En Tunisie, les surfaces se maintiennent mais les rendements cèdent le pas
Seule exception à la baisse de la sole céréalière observée dans le Maghreb, la Tunisie. Dans le pays du jasmin, les surfaces céréalières se maintiennent tant bien que mal, malgré les pertes pouvant se monter à « 95 % du rendement d’il y a dix ans », selon Jihene Ben Yahmed. « Sur la campagne 2023-2024, les superficies ensemencées étaient plutôt en hausse », précise-t-elle. Mais pour la scientifique, ce maintien des surfaces en monoculture de céréales est plutôt lié à la réticence des agriculteurs à se tourner vers d’autres formes d’agriculture et d’autres espèces, au vu des investissements qu’ils ont consenti.
Les céréales souffrent de la concurrence d’autres cultures au Maroc et en Algérie
L’impact de l’exode rural n’est également pas à négliger sur les cultures céréalières au Maroc, toujours selon Ali Hatimy. « Les petits agriculteurs partent en ville gagner de l’argent pour investir dans de nouvelles cultures », explique-t-il. « D’autre part, les terres sont parfois rachetées par des plus gros producteurs qui ont la capacité de produire de l’olivier en intensif, de l'amandier, de l'avocat et des cultures fourragères irriguées, même si ce phénomène est difficile à chiffrer », développe-t-il.
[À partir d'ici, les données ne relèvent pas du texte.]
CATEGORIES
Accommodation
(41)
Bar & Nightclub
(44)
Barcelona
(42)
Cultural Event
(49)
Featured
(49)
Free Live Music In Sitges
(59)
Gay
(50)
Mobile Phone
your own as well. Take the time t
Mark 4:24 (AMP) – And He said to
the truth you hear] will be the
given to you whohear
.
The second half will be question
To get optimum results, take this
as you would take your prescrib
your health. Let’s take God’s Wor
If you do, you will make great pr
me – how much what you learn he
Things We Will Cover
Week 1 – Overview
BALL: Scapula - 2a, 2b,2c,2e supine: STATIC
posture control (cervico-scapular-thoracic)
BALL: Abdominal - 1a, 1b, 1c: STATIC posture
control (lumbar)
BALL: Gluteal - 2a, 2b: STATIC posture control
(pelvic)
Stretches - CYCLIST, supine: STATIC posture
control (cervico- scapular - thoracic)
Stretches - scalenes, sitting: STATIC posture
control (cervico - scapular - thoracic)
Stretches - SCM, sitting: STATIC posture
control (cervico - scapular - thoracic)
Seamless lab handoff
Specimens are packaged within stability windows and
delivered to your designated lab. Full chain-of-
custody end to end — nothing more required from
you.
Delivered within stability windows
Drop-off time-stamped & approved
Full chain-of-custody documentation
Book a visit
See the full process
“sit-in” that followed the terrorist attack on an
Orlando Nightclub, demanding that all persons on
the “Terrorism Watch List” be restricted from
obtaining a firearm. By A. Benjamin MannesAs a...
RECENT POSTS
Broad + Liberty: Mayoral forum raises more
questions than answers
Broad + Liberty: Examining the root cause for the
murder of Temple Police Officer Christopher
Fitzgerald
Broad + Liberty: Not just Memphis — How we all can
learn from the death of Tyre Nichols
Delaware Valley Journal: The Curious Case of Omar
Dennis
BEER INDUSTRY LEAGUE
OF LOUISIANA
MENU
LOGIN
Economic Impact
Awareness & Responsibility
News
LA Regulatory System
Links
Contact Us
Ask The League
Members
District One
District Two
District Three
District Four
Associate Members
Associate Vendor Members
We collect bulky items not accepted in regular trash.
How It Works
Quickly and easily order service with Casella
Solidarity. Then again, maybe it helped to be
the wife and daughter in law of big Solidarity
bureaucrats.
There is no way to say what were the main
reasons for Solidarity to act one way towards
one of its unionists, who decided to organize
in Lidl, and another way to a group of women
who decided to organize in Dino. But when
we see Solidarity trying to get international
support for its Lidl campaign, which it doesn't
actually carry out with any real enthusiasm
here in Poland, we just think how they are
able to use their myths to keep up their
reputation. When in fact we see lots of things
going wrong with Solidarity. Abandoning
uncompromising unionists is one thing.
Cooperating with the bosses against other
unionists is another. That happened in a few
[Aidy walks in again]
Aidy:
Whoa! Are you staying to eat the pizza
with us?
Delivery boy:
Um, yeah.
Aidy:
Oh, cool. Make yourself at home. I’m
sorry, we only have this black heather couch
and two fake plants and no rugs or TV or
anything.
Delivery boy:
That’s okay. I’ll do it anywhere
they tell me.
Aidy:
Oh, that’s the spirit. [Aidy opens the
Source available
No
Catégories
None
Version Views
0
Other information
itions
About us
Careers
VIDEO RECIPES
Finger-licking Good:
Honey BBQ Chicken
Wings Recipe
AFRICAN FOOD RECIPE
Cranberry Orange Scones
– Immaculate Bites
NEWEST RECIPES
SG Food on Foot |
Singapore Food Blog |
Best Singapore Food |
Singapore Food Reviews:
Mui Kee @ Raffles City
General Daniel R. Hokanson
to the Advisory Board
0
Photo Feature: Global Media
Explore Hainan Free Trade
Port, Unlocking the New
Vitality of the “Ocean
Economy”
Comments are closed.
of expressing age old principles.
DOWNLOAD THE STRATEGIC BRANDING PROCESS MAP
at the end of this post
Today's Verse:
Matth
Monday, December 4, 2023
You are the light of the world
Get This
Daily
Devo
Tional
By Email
En effet, le focus des politiques publiques reste sur l’agriculture d’exportation, source de devises pour le royaume chérifien.
En Algérie, c’est plutôt un retour à la terre qu’on observe : « Le retour de la sécurité et les ouvertures de pistes et routes ont rendu le transport beaucoup plus abordable que dans les années 90-2000 », d’après Krimo Behlouli. Pour autant, les investissements dans l’agriculture restent compliqués, car beaucoup de petits agriculteurs n’ont pas de titre de propriété car ils utilisent des anciennes terres tribales ou allouées à des fondations d’utilité publique (habous), accaparées durant la colonisation puis nationalisées à l’indépendance. « L’absence de titre de propriété en règle coupe l’accès au crédit bancaire, et donc aux investissements », explique Krimo Behlouli. De plus, l’arboriculture et la culture de la pomme de terre concurrencent également les céréales en Algérie. N’oublions pas aussi l’impact de l’urbanisation, qui grignote des terres agricoles chaque année, « même si elle se fait plutôt au détriment des sols d’arboriculture et non de céréales », d’après Krimo Behlouli.